In remission, Hayden returned to school only to be struck down with the disease two years later.
His dad Malcolm, 59, had to go to school to tell him the dreadful news, and both broke down in tears.
Hayden was given a 20 per cent chance of survival and doctors carried out a harrowing operation, removing the right side of his jaw along with the tumour and replacing it with bone from his hip.
Since then he has had about a dozen reconstructive and cosmetic procedures to improve his looks and make him feel more normal.
Doctors at the Skin Institute in Takapuna are now preparing to give Hayden a fat transfer operation which will implant cells from his stomach into the sunken part of his cheek to make his face more symmetrical.
Head and neck surgeon Dr Pier Marzinotto said the fat transfer procedure would be improved with a new kind of technology called platelet-rich plasma (PRP) injections to give him the best results possible.

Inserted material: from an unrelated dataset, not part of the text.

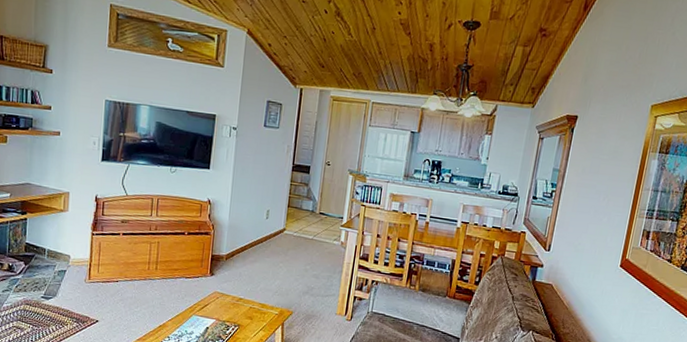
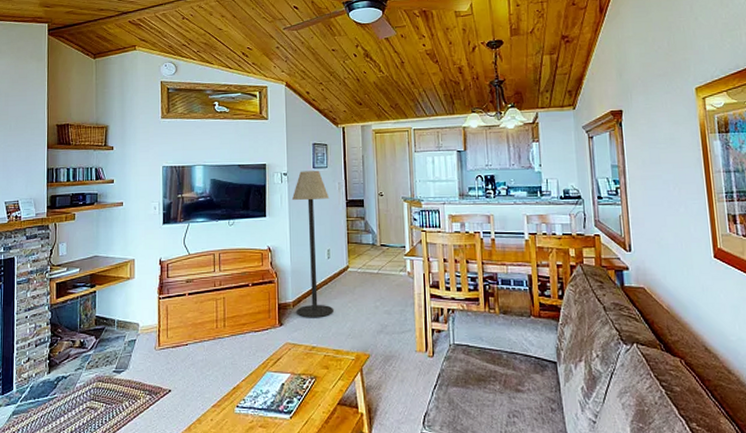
floor lamp: none [229,128,277,273] -> present [292,170,333,318]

The total cost of the operation could be about $30,000 and it could take two or three fat injection procedures for Hayden to get the desired effect.
Hayden was chosen for the operation, which is being paid for by the Skin Institute, because it was a "miracle" he had survived after the aggressive tumour.
"No operation ever has a 100 per cent success rate and this is the same, but it has a very good success rate," Marzinotto said. "It is a miracle Hayden has got to this point, and the aim of this operation is to reduce the deformity and try and make the face symmetrical."
The procedure would be carried out in April or May, and Hayden hoped it would be his last operation. He said: "I feel like there must be a purpose as to why I made it and why 14 of the children on my ward passed away.
"I want to be a volunteer counsellor and help people who are going through what I have survived and let them know you can come out the other side.
"People sometimes look at me differently and I am hoping this procedure will help me find a job and give me a life I have never had."